No caso do Saramago em particular, que nunca escondeu (pelo menos que eu saiba) o fato de ser comunista. A desilusão em relação à esquerda é bem justificável, apesar de realmente contrastar em muito com as posturas da sua época de “jornalista revolucionário” quando fazia apelos à insurreição militar pela defesa do socialismo.

Não concordo com o Saramago em boa parte dos seus argumentos, quando dizia que “a violência revolucionária é uma legítima defesa quando está em causa a vida e o futuro de um povo inteiro”, acho grotesco pensar que se pode justificar qualquer violência para defender uma opinião pessoal, no caso o futuro que ele e os partidários dele imaginavam como o ideal.
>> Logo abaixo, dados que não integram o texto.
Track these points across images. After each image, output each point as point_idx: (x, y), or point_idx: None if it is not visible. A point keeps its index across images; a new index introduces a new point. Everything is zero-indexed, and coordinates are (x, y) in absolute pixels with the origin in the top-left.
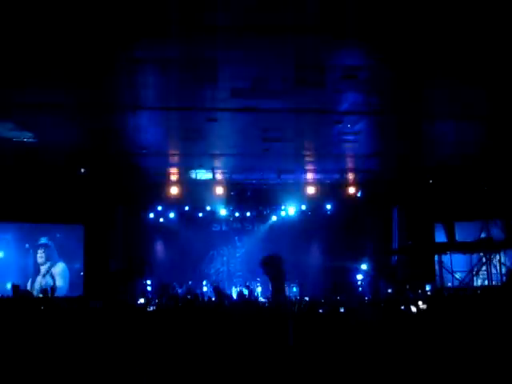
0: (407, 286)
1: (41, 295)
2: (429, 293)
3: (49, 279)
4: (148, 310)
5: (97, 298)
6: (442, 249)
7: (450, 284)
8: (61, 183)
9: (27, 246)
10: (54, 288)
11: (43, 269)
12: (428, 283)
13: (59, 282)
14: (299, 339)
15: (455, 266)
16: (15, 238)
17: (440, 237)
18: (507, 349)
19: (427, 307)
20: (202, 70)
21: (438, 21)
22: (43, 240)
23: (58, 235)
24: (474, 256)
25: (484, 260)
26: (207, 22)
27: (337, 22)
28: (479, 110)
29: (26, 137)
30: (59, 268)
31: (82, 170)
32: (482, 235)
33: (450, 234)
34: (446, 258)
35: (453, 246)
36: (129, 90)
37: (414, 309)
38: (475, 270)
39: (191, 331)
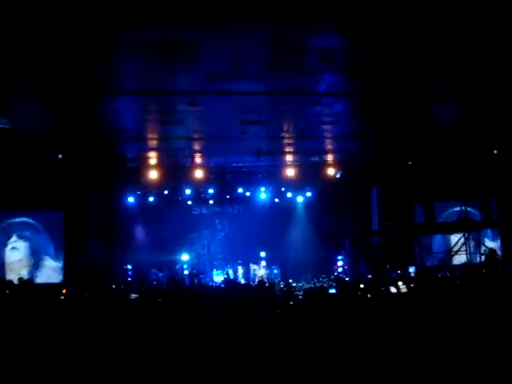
0: (387, 267)
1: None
2: (412, 274)
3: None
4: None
5: (78, 284)
6: (422, 230)
7: (429, 264)
8: (39, 170)
9: None
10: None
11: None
12: (410, 265)
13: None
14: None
15: (434, 247)
16: None
17: (419, 218)
18: (490, 328)
19: (410, 288)
20: (179, 53)
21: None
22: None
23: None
24: (453, 236)
25: (463, 240)
26: (182, 3)
27: (313, 2)
28: (456, 88)
29: (1, 123)
30: None
31: (60, 156)
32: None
33: (429, 214)
34: (424, 239)
35: (433, 227)
36: (106, 74)
37: (393, 289)
38: (454, 250)
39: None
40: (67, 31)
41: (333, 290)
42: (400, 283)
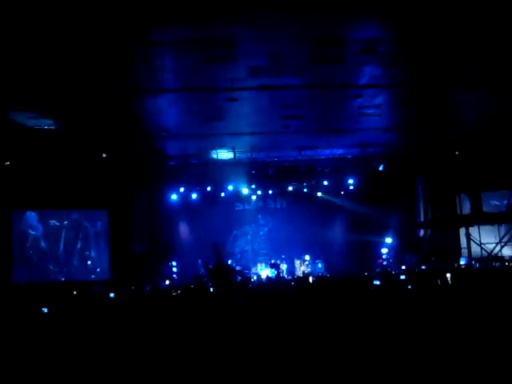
0: (432, 259)
1: None
2: (462, 266)
3: None
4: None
5: (124, 282)
6: (469, 220)
7: (477, 255)
8: (83, 170)
9: None
10: None
11: None
12: (458, 256)
13: None
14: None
15: (483, 238)
16: None
17: (466, 208)
18: None
19: (456, 280)
20: (219, 49)
21: None
22: None
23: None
24: (502, 227)
25: None
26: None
27: None
28: (502, 78)
29: (47, 124)
30: None
31: (104, 155)
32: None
33: (476, 204)
34: (473, 230)
35: (479, 217)
36: (148, 73)
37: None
38: (504, 241)
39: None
40: (109, 32)
41: (377, 282)
42: (448, 275)
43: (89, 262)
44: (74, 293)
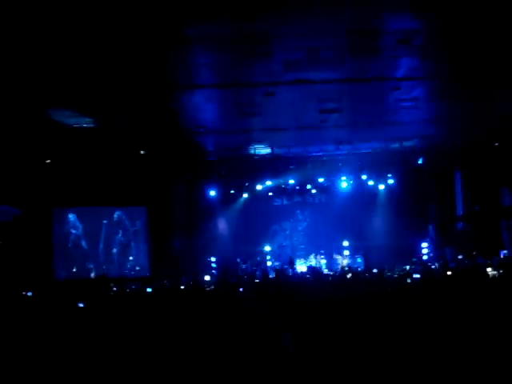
0: (474, 253)
1: None
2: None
3: None
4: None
5: (164, 278)
6: (509, 213)
7: None
8: (121, 166)
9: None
10: None
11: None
12: (498, 250)
13: None
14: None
15: None
16: None
17: (507, 201)
18: None
19: (500, 274)
20: (254, 44)
21: None
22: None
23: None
24: None
25: None
26: None
27: None
28: None
29: (86, 122)
30: None
31: (142, 152)
32: None
33: None
34: None
35: None
36: (184, 69)
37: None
38: None
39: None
40: (146, 28)
41: (417, 275)
42: (489, 269)
43: (130, 258)
44: (114, 289)
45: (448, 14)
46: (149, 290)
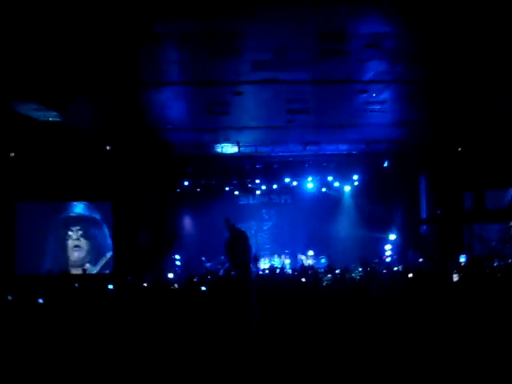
0: (436, 257)
1: None
2: (462, 263)
3: None
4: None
5: (127, 274)
6: (472, 217)
7: (479, 253)
8: (87, 161)
9: None
10: None
11: None
12: (460, 253)
13: None
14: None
15: (487, 236)
16: None
17: (470, 206)
18: None
19: (462, 278)
20: (223, 43)
21: None
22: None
23: None
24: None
25: None
26: None
27: None
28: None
29: (51, 116)
30: None
31: (108, 148)
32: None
33: (480, 202)
34: (477, 227)
35: (483, 215)
36: (152, 66)
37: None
38: (506, 238)
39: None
40: (114, 24)
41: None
42: (455, 275)
43: None
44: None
45: (416, 18)
46: (110, 286)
E não digo isso por que apóio a ditadura portuguesa da época em que ele disse a frase. Mas simplesmente por que não acho racional trocar um totalitarismo de direita por um de esquerda, ou trocar a violência de direita pela de esquerda. Sou contra o totalitarismo e violência dos dois lados. Pense que os nazistas também pensavam estar melhorando o mundo, dentro da ótica imoral e distorcida dos seus próprios absurdos. E com os fins justificando os meios, então vale tudo pra justificar qualquer coisa, o que não somente não é saudável mas também imoral.

E essa ingenuidade do próprio Saramago de 30 anos atrás é bem similar a dos seus críticos mais ferozes que acham que ele se tornou um comunista/socialista mais light. Talvez seja apenas a ressaca de alguns anos de doce estupidez.